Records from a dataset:
╭──

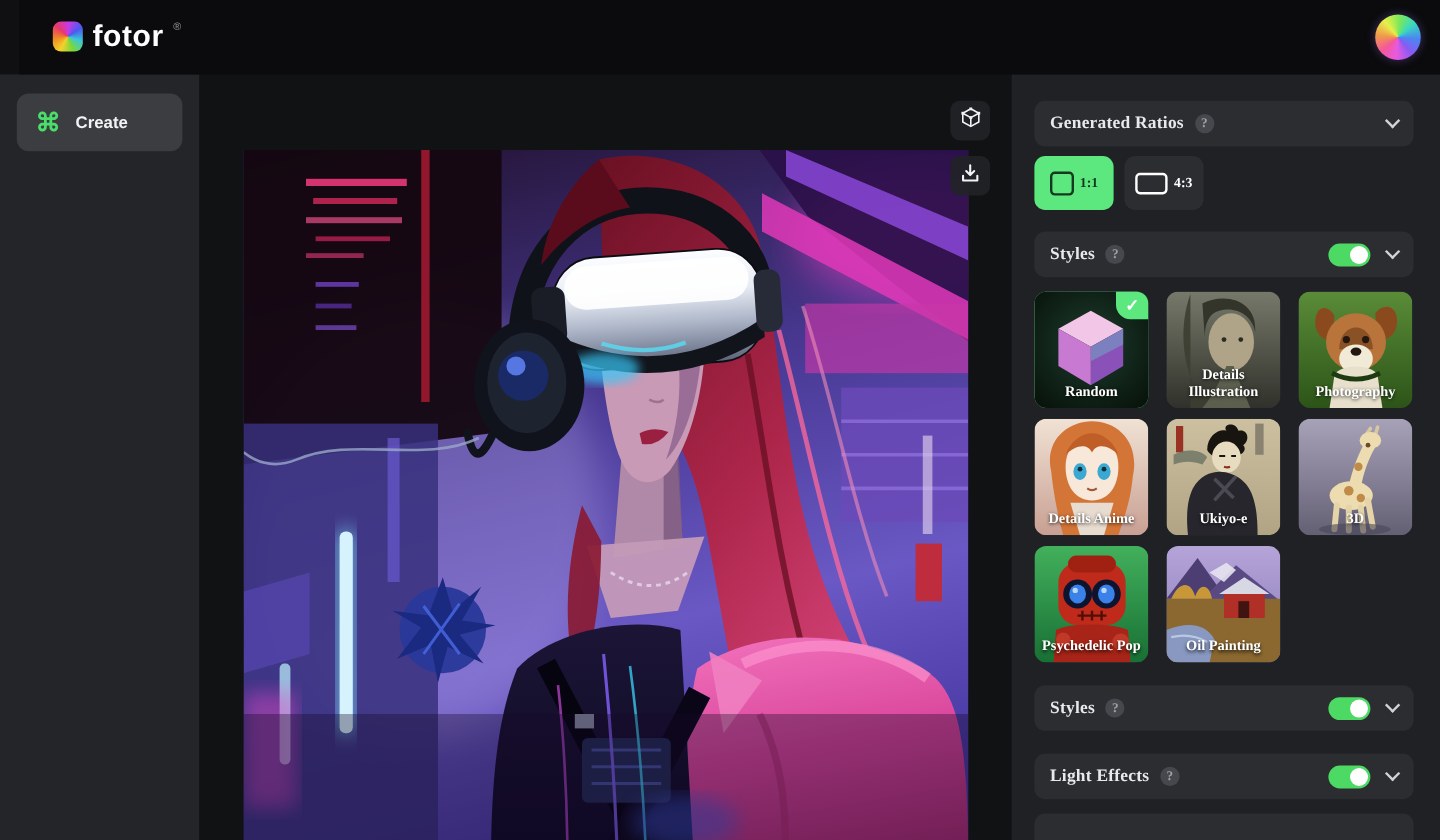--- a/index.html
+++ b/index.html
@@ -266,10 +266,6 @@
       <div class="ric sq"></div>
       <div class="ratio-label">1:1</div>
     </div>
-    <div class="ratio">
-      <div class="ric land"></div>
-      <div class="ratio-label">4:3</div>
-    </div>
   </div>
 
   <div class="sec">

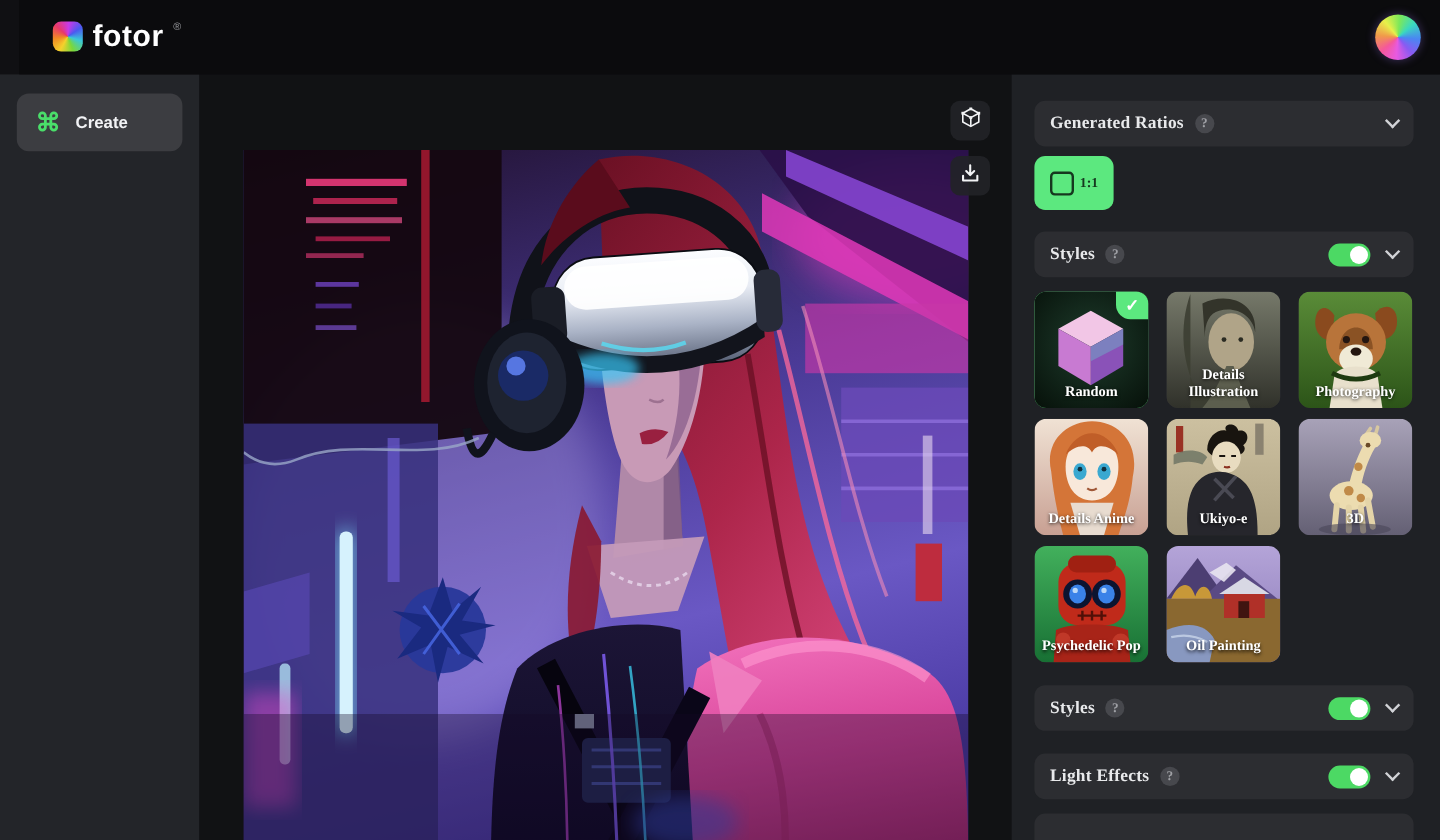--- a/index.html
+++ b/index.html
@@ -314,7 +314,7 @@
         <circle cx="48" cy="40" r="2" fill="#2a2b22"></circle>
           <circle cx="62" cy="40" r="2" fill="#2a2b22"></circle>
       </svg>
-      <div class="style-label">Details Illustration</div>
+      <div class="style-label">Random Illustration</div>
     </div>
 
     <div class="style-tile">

╰──

• _What the task asks_
Make a copy of each line in the records above that has the word "Illustration".

• _Answer box_
-      <div class="style-label">Details Illustration</div>
+      <div class="style-label">Random Illustration</div>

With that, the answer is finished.